Your instructions: Only the lines holding "size" are wanted here; copy each from the listing.

══ Source data

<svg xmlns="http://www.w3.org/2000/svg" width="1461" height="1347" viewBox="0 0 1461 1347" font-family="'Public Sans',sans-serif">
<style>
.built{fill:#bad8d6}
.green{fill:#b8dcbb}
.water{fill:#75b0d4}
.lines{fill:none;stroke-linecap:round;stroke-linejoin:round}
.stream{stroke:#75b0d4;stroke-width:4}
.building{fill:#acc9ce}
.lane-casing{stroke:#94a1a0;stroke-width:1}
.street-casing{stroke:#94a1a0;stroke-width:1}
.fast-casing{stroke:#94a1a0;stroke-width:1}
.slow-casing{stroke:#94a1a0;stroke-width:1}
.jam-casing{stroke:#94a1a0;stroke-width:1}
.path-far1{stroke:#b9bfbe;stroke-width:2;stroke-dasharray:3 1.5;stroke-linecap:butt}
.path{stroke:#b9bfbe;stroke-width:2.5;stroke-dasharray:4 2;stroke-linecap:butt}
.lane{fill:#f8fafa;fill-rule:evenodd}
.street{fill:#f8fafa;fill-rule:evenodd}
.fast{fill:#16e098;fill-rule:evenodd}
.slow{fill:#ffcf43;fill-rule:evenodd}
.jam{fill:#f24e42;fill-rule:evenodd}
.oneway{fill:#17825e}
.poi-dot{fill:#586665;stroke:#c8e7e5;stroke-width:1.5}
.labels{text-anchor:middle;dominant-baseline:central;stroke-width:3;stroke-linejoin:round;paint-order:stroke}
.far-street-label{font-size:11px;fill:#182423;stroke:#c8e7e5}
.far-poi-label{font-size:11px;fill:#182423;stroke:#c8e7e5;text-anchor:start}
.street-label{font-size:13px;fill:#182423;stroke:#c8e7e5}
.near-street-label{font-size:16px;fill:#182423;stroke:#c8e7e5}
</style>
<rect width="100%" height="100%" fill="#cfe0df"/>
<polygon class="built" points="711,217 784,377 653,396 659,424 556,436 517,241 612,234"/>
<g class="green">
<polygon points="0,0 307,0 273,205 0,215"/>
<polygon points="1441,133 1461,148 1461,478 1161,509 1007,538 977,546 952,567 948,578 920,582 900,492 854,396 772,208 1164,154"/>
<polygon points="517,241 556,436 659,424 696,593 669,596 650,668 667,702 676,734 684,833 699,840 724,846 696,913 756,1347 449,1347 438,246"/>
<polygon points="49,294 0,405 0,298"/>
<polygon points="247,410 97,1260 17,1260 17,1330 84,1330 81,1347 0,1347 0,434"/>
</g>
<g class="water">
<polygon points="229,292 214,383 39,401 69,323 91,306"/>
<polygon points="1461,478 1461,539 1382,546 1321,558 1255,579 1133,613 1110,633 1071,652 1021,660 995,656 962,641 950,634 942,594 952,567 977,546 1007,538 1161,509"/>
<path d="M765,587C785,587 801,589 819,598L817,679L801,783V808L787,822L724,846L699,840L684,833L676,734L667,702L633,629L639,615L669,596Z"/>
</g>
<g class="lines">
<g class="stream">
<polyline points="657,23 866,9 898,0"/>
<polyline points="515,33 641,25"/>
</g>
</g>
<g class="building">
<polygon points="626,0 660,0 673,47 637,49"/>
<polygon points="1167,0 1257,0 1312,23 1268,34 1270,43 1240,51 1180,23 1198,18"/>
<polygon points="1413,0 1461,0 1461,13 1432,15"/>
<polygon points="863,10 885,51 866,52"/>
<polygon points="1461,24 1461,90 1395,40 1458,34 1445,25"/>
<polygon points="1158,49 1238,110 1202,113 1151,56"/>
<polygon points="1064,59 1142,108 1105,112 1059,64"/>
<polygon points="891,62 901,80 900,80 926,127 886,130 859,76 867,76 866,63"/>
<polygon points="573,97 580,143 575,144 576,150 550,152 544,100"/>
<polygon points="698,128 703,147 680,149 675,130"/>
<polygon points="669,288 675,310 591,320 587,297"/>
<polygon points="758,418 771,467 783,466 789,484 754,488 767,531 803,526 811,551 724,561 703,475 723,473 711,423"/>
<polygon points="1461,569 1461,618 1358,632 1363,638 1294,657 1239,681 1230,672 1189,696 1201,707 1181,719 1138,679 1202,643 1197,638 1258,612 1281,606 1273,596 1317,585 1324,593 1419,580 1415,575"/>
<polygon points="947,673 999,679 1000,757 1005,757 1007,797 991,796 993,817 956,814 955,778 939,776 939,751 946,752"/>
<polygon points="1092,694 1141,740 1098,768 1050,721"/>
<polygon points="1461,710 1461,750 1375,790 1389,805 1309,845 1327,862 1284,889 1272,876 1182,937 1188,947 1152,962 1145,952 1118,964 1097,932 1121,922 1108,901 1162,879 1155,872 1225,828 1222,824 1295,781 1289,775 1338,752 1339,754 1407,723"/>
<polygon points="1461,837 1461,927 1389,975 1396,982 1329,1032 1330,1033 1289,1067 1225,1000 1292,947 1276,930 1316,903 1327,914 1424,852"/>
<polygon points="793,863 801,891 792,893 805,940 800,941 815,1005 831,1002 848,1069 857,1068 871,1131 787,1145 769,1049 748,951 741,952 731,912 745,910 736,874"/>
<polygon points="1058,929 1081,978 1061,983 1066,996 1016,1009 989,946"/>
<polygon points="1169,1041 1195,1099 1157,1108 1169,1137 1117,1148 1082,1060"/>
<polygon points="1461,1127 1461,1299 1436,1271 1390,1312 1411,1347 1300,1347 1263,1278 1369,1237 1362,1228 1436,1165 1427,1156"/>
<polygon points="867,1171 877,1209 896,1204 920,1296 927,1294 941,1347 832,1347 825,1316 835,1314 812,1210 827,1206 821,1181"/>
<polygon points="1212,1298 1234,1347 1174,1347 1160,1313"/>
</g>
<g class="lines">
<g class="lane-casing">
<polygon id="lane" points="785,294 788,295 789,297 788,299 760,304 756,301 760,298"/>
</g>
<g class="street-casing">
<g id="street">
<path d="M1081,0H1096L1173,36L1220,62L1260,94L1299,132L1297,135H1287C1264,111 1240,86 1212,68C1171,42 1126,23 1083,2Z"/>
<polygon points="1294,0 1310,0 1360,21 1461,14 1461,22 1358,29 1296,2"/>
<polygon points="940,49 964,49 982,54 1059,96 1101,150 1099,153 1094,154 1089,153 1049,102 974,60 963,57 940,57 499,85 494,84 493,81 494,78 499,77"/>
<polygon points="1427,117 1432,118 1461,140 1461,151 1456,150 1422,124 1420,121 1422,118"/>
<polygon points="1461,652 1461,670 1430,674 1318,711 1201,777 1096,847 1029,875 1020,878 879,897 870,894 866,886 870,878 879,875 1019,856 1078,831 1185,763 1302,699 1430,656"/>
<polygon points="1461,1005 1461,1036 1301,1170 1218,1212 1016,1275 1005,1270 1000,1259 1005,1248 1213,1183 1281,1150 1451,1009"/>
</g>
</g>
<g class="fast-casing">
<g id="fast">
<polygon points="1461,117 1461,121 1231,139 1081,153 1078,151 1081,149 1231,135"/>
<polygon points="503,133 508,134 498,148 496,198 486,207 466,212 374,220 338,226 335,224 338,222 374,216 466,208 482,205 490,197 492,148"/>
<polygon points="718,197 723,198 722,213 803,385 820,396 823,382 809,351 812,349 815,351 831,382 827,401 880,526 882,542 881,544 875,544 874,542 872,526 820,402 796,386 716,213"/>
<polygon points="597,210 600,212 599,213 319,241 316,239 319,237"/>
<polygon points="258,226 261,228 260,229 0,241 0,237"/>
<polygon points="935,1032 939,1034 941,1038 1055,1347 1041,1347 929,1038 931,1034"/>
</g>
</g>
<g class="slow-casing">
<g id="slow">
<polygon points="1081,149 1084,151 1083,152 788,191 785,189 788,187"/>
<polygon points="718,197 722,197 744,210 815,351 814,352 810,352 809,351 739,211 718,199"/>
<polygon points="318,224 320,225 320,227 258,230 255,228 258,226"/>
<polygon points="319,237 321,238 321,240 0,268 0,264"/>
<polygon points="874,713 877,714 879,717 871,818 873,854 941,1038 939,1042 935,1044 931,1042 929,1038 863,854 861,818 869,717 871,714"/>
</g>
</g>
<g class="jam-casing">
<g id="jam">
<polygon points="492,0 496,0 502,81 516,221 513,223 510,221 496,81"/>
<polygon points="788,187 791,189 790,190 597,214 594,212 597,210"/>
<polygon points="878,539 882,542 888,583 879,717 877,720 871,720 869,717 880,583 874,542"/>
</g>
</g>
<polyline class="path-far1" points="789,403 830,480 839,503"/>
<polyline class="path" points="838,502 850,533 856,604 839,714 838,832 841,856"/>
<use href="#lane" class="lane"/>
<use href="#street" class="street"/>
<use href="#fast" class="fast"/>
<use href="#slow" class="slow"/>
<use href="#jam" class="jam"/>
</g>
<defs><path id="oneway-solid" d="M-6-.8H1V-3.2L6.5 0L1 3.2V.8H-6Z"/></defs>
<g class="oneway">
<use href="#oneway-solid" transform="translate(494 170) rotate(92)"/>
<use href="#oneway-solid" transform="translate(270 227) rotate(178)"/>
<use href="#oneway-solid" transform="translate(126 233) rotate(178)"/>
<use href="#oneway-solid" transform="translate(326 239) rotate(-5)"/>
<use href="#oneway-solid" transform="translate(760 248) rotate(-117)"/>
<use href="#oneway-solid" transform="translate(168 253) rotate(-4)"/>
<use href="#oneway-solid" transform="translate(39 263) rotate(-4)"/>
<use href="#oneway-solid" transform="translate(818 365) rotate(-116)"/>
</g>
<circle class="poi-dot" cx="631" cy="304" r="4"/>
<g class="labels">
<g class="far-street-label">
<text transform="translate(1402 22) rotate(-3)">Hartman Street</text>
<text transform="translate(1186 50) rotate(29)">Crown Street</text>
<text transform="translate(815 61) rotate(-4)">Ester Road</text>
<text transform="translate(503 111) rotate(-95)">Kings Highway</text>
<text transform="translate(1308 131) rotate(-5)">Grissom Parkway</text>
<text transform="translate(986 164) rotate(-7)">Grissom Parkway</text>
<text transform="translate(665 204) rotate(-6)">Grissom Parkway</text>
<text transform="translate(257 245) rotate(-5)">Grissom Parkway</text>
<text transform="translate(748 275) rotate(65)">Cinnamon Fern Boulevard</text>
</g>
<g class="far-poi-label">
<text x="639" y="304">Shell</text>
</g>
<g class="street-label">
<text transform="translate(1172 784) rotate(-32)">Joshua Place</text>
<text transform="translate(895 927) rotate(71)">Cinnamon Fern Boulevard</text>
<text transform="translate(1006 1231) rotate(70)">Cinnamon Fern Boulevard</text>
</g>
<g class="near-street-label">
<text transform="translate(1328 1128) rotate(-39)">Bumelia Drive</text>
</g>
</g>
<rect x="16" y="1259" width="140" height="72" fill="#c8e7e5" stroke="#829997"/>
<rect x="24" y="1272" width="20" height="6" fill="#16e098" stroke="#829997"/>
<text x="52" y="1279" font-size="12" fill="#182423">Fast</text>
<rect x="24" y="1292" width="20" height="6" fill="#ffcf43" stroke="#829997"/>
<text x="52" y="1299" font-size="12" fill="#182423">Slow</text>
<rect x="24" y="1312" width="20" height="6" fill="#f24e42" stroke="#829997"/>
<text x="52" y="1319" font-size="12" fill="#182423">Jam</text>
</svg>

════

Answer to this exercise:
.far-street-label{font-size:11px;fill:#182423;stroke:#c8e7e5}
.far-poi-label{font-size:11px;fill:#182423;stroke:#c8e7e5;text-anchor:start}
.street-label{font-size:13px;fill:#182423;stroke:#c8e7e5}
.near-street-label{font-size:16px;fill:#182423;stroke:#c8e7e5}
<text x="52" y="1279" font-size="12" fill="#182423">Fast</text>
<text x="52" y="1299" font-size="12" fill="#182423">Slow</text>
<text x="52" y="1319" font-size="12" fill="#182423">Jam</text>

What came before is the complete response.